## EXERCISE GOAL
The passage on the 4% rule says that a customized retirement strategy should hinge on certain factors. List every one of them.
--- PASSAGE TO READ Enclosed Below ---
It’s a rule that financial experts have long supported. But it may not be right for you.
The 4% rule might seem like a simple principle for managing your individual retirement account (IRA) or 401(k). But in reality, it could let you down, either by putting you at risk of running out of money or unnecessarily limiting the amount you can withdraw each year.
One issue with the 4% rule, for example, is that it assumes your portfolio is pretty evenly split between stocks and bonds. If you’re more stock-heavy, though, a 4% withdrawal rate might mean shorting yourself on yearly income, since that type of portfolio might generate stronger returns. And if you’re more bond-heavy, your portfolio may not earn enough to support a 4% withdrawal rate.
There’s also the timing of your retirement to consider. The 4% rule is meant to support 30 years of retirement account withdrawals. If you end your career at 60, you might need more than 30 years of income from your savings. And if you work until 70, you may be looking at fewer.
If you’re going to follow the 4% rule for retirement, your best bet may be to use it as a starting point only, customizing a strategy that works for you. That strategy should hinge on:
The composition of your portfolio
Your retirement age and life expectancy
Your annual spending needs
Other income sources
You may, after running through different options, come to the conclusion that the 4% rule does, in fact, make sense for you. But it’s important to look at other strategies before locking yourself into it.
In fact, one thing you may want to do is adopt a withdrawal strategy that evolves as your needs change. That could mean using a 5% withdrawal rate during the early stages of retirement when you’re more active and scaling back to a 3% withdrawal rate when you’re looking to slow down and do less.
--- End of Enclosed PASSAGE TO READ ---
--- SOURCE DATA Enclosed Below ---
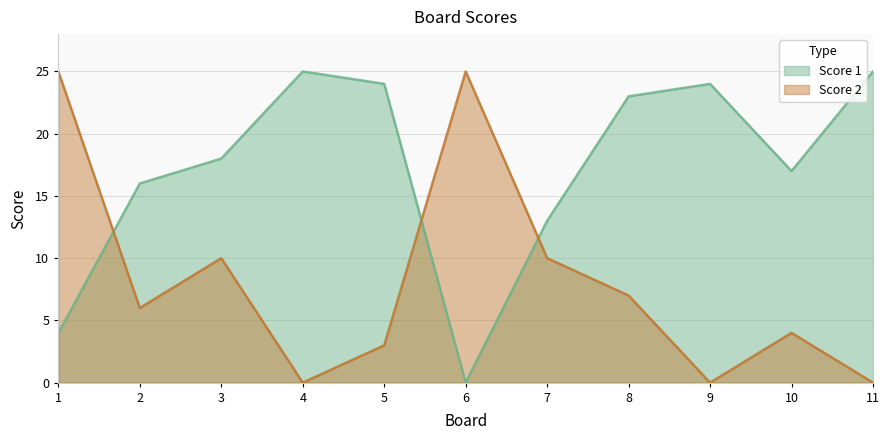

What is the difference between the maximum and minimum values in the Score 1 series?

25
--- End of Enclosed SOURCE DATA ---
## OUTPUT OF THE TASK
- The composition of your portfolio
- Your retirement age and life expectancy
- Your annual spending needs
- Other income sources